Power Purchase Agreements (PPAs) has been and is a key driver behind the renewable energy development in the Nordic region. They are a key tool for making projects bankable and they provide predictability for the needed time horizon for consumers and producers of electricity. As subsidy mechanisms change or disappear, PPAs provide the risk mitigation required to secure financing of new RES projects.
PPAs regulate the sale of electricity between buyers and sellers. They are tailor-made and long-term. The most common price structure consists of fixed price for baseload or pay-as-produced volumes. Utility PPAs and Corporate PPAs are the most common PPA types in the Nordics.
The Nordic PPA market is generally not transparent on contracting terms beyond size, duration and contract parties. The market is considered mature but has experienced a slow-down after the energy crisis. Traditional power-intensive industries offtake over half of PPA volumes in the Nordics, while the share of generation technologies in Nordic PPAs varies between country, but onshore wind represents the highest share overall. The typical tenor of the PPAs trends towards shorter durations.
The key stakeholders in PPAs are RES producers, corporate consumers, utilities or traders, and lenders. Lenders have become increasingly aware of the underlying risks in PPAs, leading to stricter requirements to achieve bankability.

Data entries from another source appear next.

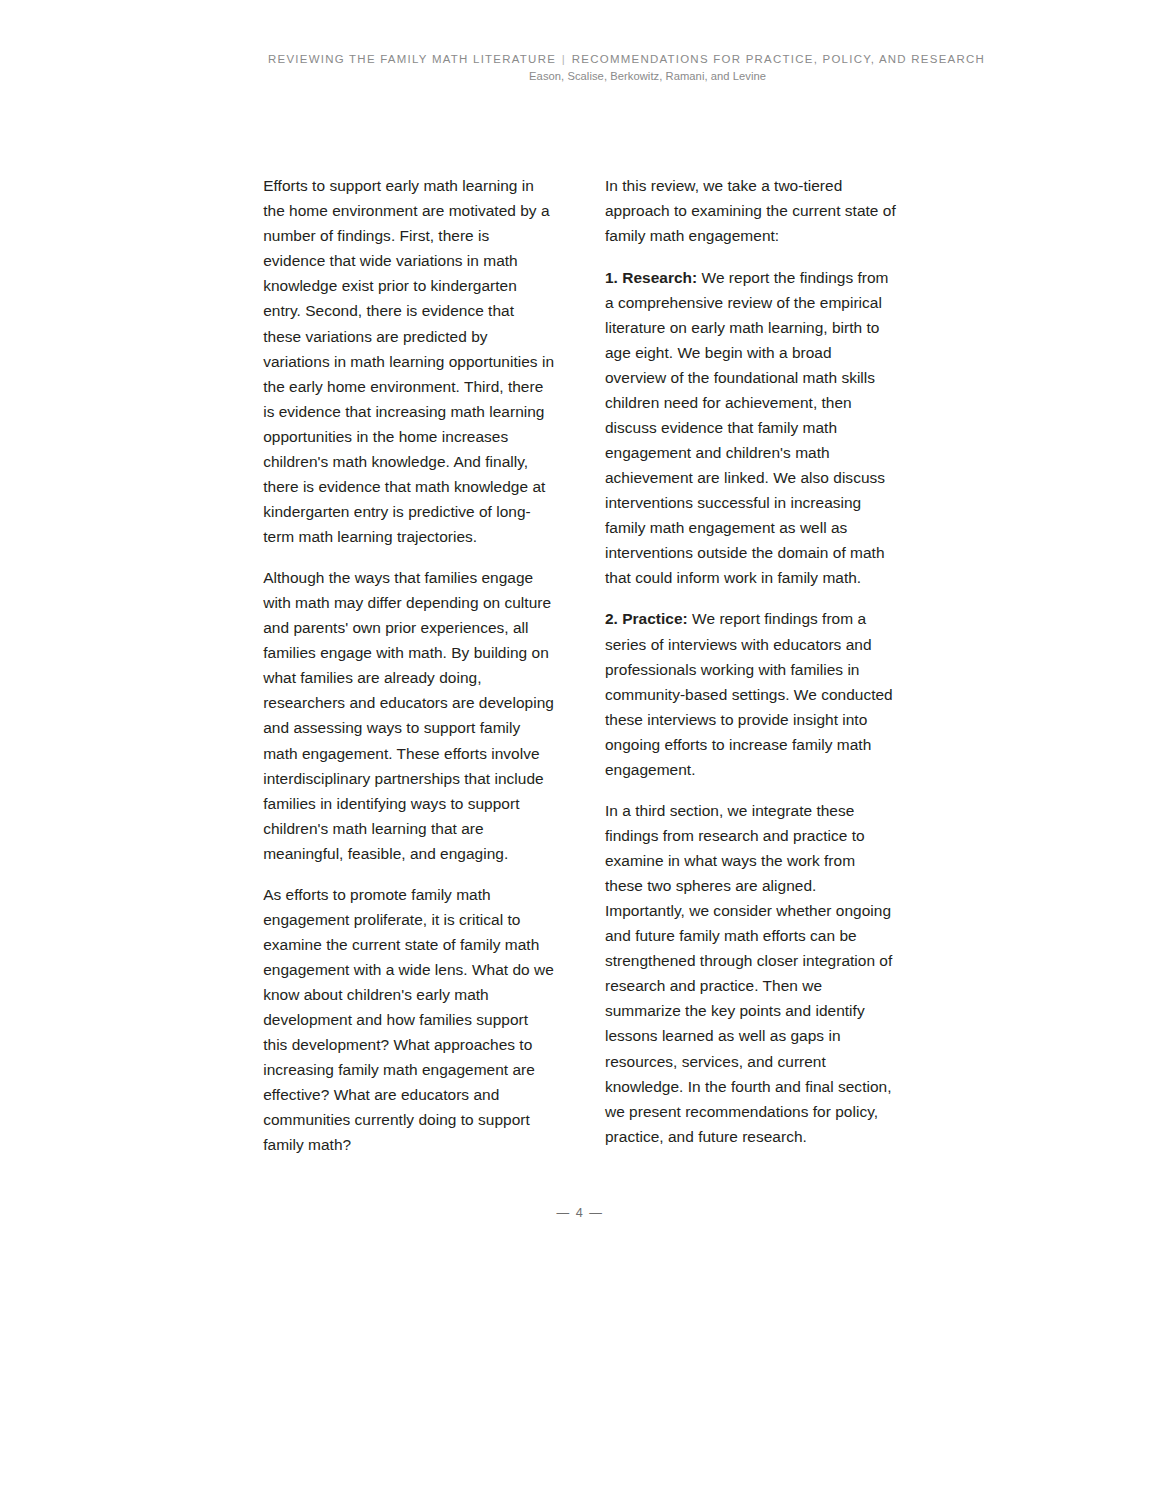Reviewing the Family Math Literature|Recommendations for Practice, Policy, and Research
Eason, Scalise, Berkowitz, Ramani, and Levine
Efforts to support early math learning in the home environment are motivated by a number of findings. First, there is evidence that wide variations in math knowledge exist prior to kindergarten entry. Second, there is evidence that these variations are predicted by variations in math learning opportunities in the early home environment. Third, there is evidence that increasing math learning opportunities in the home increases children's math knowledge. And finally, there is evidence that math knowledge at kindergarten entry is predictive of long-term math learning trajectories.
Although the ways that families engage with math may differ depending on culture and parents' own prior experiences, all families engage with math. By building on what families are already doing, researchers and educators are developing and assessing ways to support family math engagement. These efforts involve interdisciplinary partnerships that include families in identifying ways to support children's math learning that are meaningful, feasible, and engaging.
As efforts to promote family math engagement proliferate, it is critical to examine the current state of family math engagement with a wide lens. What do we know about children's early math development and how families support this development? What approaches to increasing family math engagement are effective? What are educators and communities currently doing to support family math?
In this review, we take a two-tiered approach to examining the current state of family math engagement:
1. Research: We report the findings from a comprehensive review of the empirical literature on early math learning, birth to age eight. We begin with a broad overview of the foundational math skills children need for achievement, then discuss evidence that family math engagement and children's math achievement are linked. We also discuss interventions successful in increasing family math engagement as well as interventions outside the domain of math that could inform work in family math.
2. Practice: We report findings from a series of interviews with educators and professionals working with families in community-based settings. We conducted these interviews to provide insight into ongoing efforts to increase family math engagement.
In a third section, we integrate these findings from research and practice to examine in what ways the work from these two spheres are aligned. Importantly, we consider whether ongoing and future family math efforts can be strengthened through closer integration of research and practice. Then we summarize the key points and identify lessons learned as well as gaps in resources, services, and current knowledge. In the fourth and final section, we present recommendations for policy, practice, and future research.
— 4 —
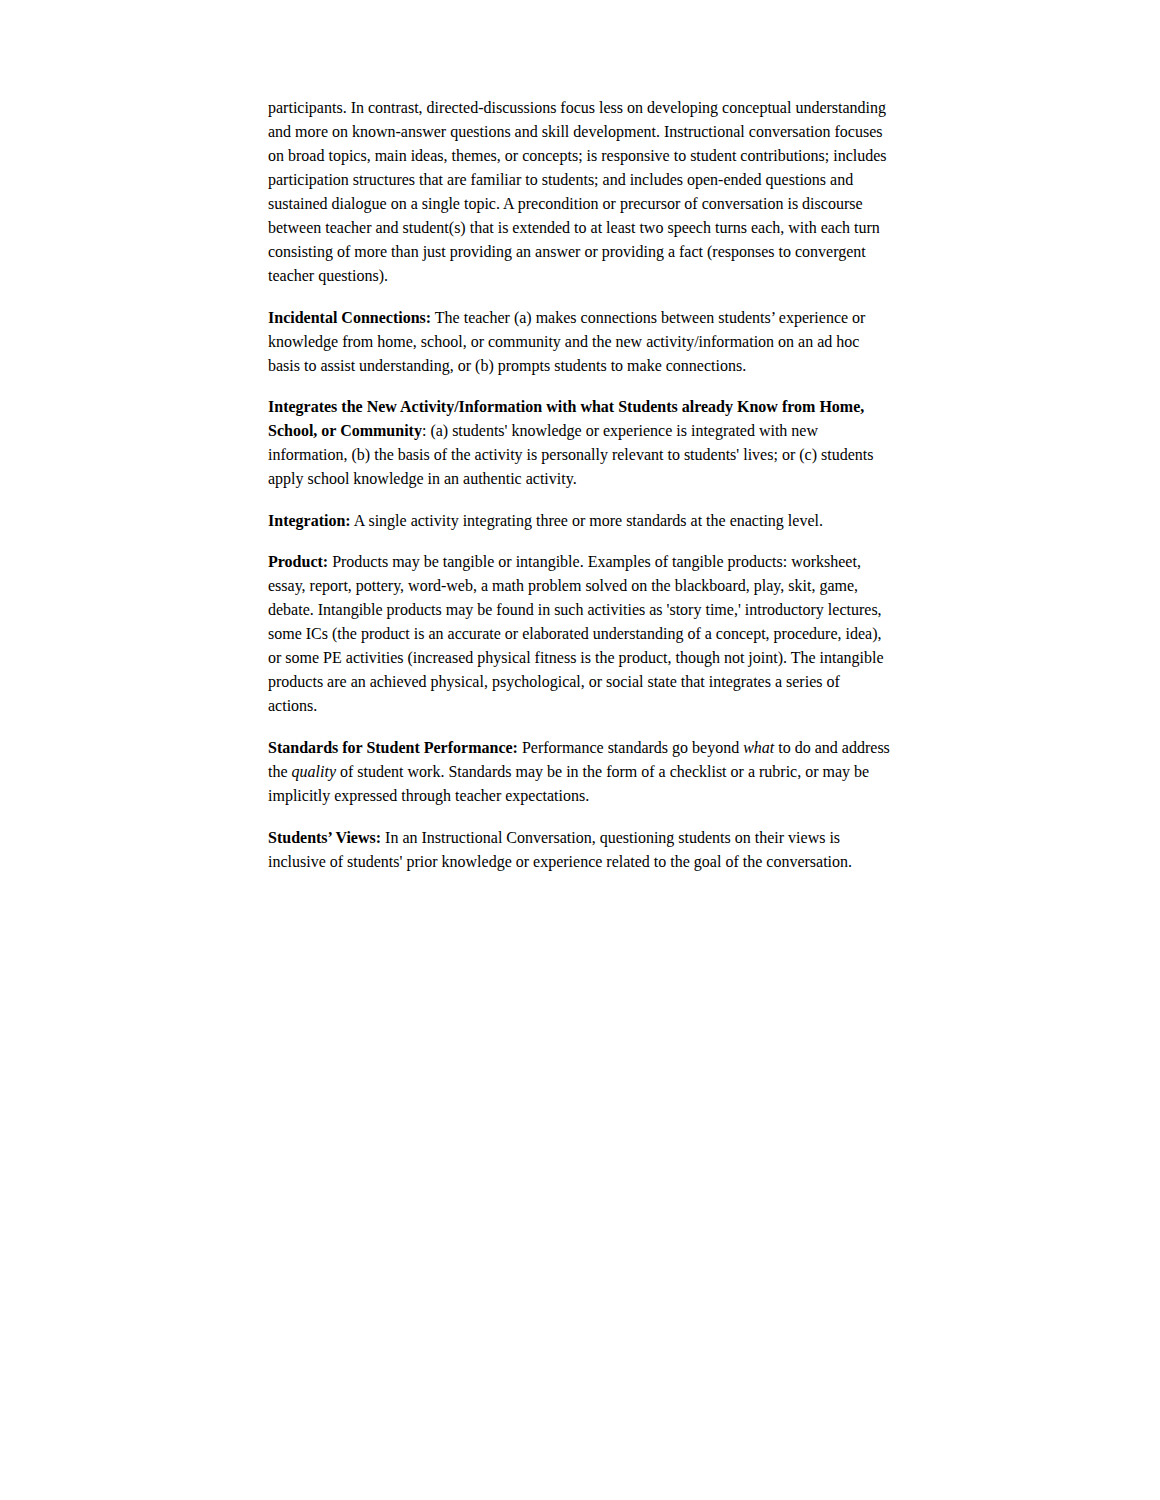participants. In contrast, directed-discussions focus less on developing conceptual understanding and more on known-answer questions and skill development. Instructional conversation focuses on broad topics, main ideas, themes, or concepts; is responsive to student contributions; includes participation structures that are familiar to students; and includes open-ended questions and sustained dialogue on a single topic. A precondition or precursor of conversation is discourse between teacher and student(s) that is extended to at least two speech turns each, with each turn consisting of more than just providing an answer or providing a fact (responses to convergent teacher questions).
Incidental Connections: The teacher (a) makes connections between students’ experience or knowledge from home, school, or community and the new activity/information on an ad hoc basis to assist understanding, or (b) prompts students to make connections.
Integrates the New Activity/Information with what Students already Know from Home, School, or Community: (a) students' knowledge or experience is integrated with new information, (b) the basis of the activity is personally relevant to students' lives; or (c) students apply school knowledge in an authentic activity.
Integration: A single activity integrating three or more standards at the enacting level.
Product: Products may be tangible or intangible. Examples of tangible products: worksheet, essay, report, pottery, word-web, a math problem solved on the blackboard, play, skit, game, debate. Intangible products may be found in such activities as 'story time,' introductory lectures, some ICs (the product is an accurate or elaborated understanding of a concept, procedure, idea), or some PE activities (increased physical fitness is the product, though not joint). The intangible products are an achieved physical, psychological, or social state that integrates a series of actions.
Standards for Student Performance: Performance standards go beyond what to do and address the quality of student work. Standards may be in the form of a checklist or a rubric, or may be implicitly expressed through teacher expectations.
Students’ Views: In an Instructional Conversation, questioning students on their views is inclusive of students' prior knowledge or experience related to the goal of the conversation.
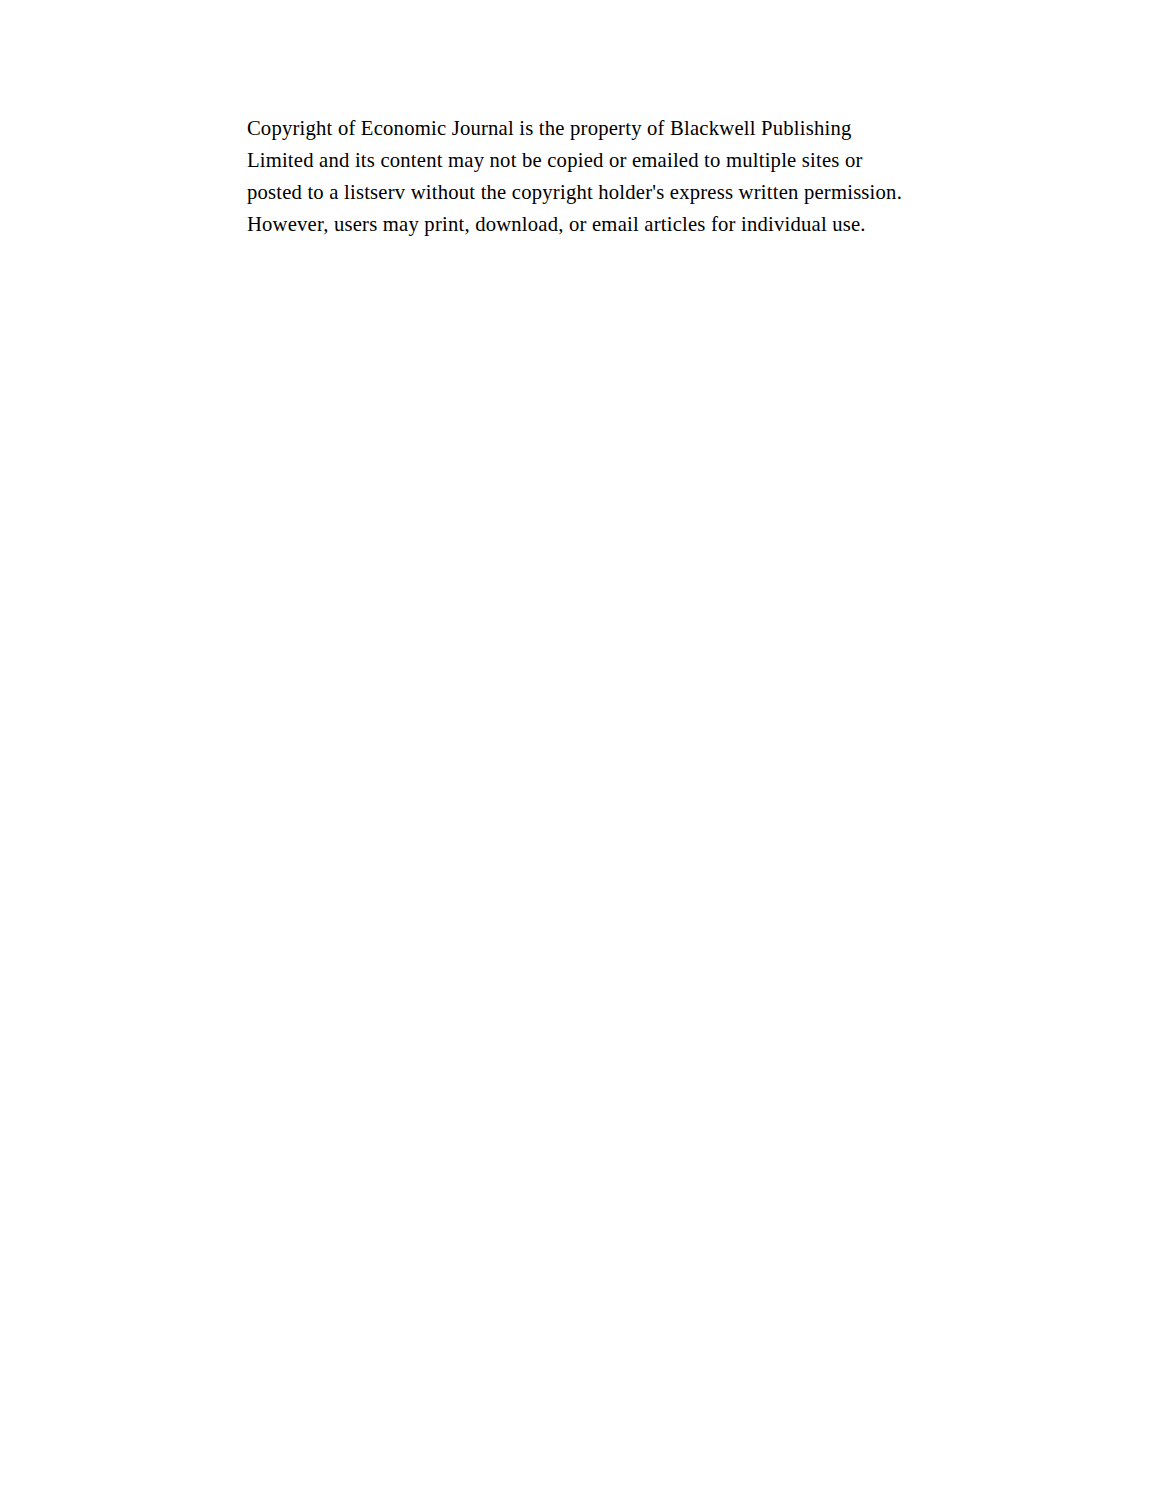Copyright of Economic Journal is the property of Blackwell Publishing Limited and its content may not be copied or emailed to multiple sites or posted to a listserv without the copyright holder's express written permission. However, users may print, download, or email articles for individual use.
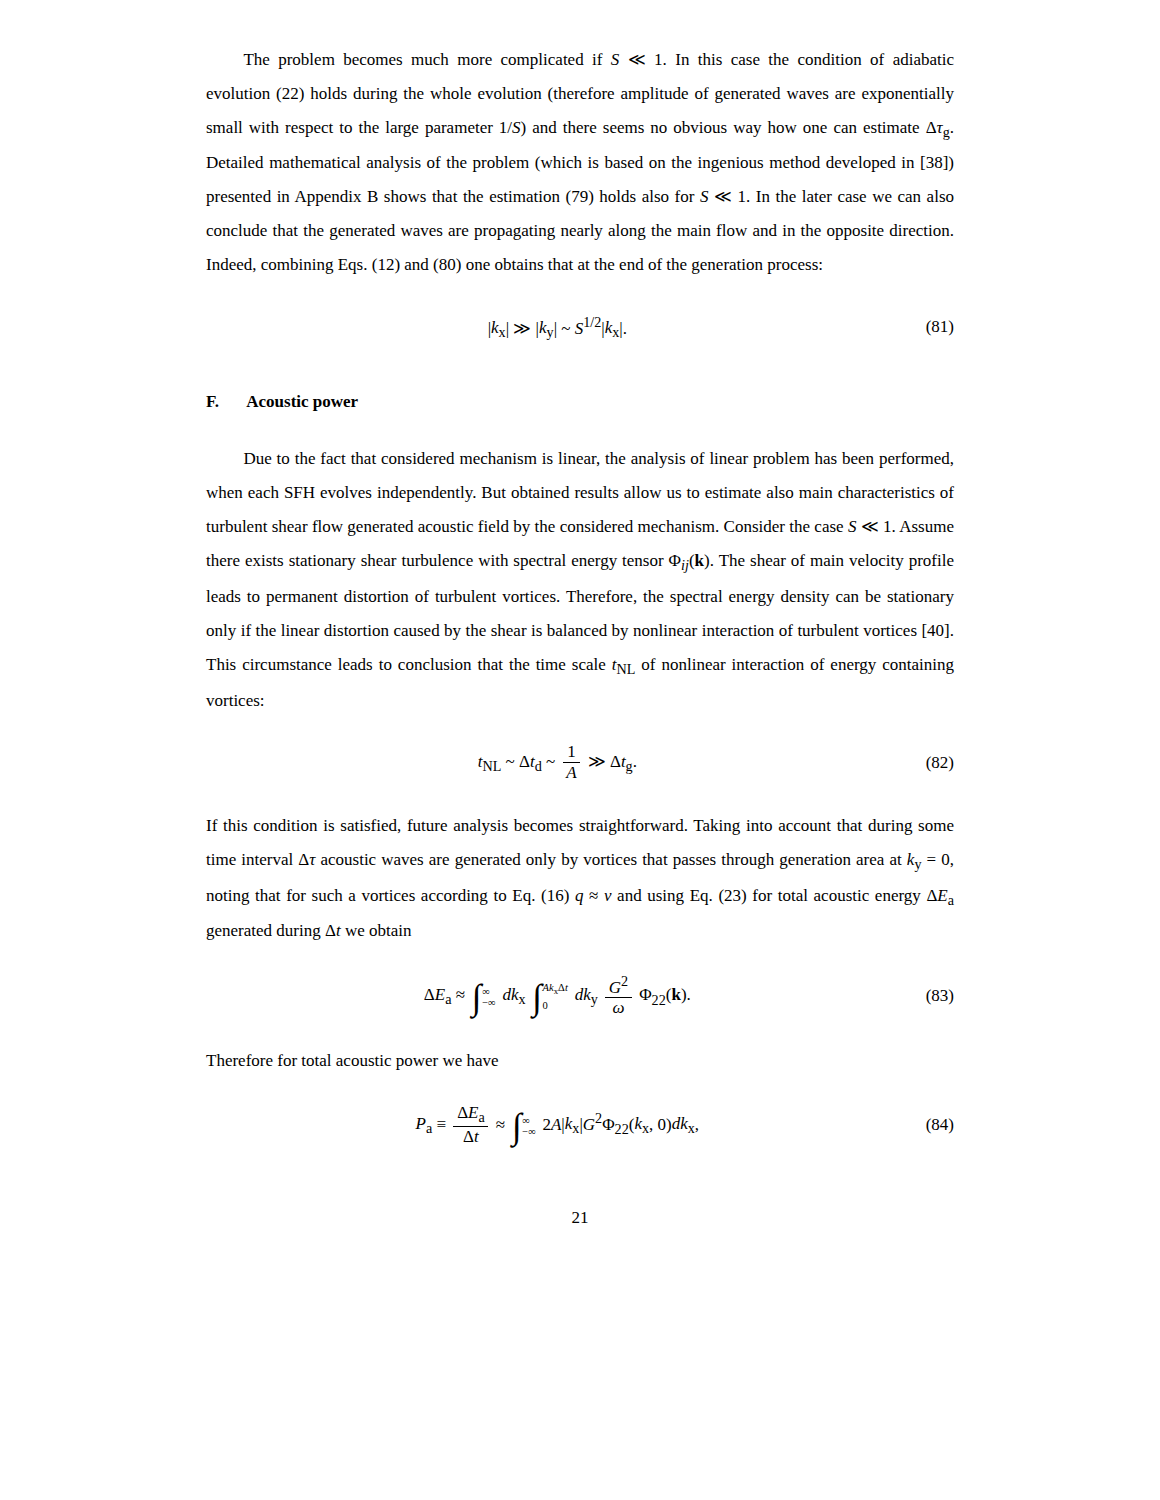The problem becomes much more complicated if S ≪ 1. In this case the condition of adiabatic evolution (22) holds during the whole evolution (therefore amplitude of generated waves are exponentially small with respect to the large parameter 1/S) and there seems no obvious way how one can estimate Δτg. Detailed mathematical analysis of the problem (which is based on the ingenious method developed in [38]) presented in Appendix B shows that the estimation (79) holds also for S ≪ 1. In the later case we can also conclude that the generated waves are propagating nearly along the main flow and in the opposite direction. Indeed, combining Eqs. (12) and (80) one obtains that at the end of the generation process:
|kx| ≫ |ky| ~ S1/2|kx|.
(81)
F. Acoustic power
Due to the fact that considered mechanism is linear, the analysis of linear problem has been performed, when each SFH evolves independently. But obtained results allow us to estimate also main characteristics of turbulent shear flow generated acoustic field by the considered mechanism. Consider the case S ≪ 1. Assume there exists stationary shear turbulence with spectral energy tensor Φij(k). The shear of main velocity profile leads to permanent distortion of turbulent vortices. Therefore, the spectral energy density can be stationary only if the linear distortion caused by the shear is balanced by nonlinear interaction of turbulent vortices [40]. This circumstance leads to conclusion that the time scale tNL of nonlinear interaction of energy containing vortices:
tNL ~ Δtd ~ 1 A ≫ Δtg.
(82)
If this condition is satisfied, future analysis becomes straightforward. Taking into account that during some time interval Δτ acoustic waves are generated only by vortices that passes through generation area at ky = 0, noting that for such a vortices according to Eq. (16) q ≈ v and using Eq. (23) for total acoustic energy ΔEa generated during Δt we obtain
ΔEa ≈ ∫∞−∞ dkx ∫Akx Δt 0 dky G2 ω Φ22(k).
(83)
Therefore for total acoustic power we have
Pa ≡ ΔEa Δt ≈ ∫∞−∞ 2A|kx|G2Φ22(kx, 0)dkx,
(84)
21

EU's regulatory landscape has been shifting to actively encourage and facilitate the use of PPAs, to achieve climate and energy goals. The Electricity Market Design reform package, and specifically Regulation (EU) 2024/1747 Article 19A, launched a toolbox for promoting PPAs. The toolbox addresses topics like general promotion and barrier removal, PPA market platform assessment, guarantee schemes, PPAs in support schemes and other PPA specifications.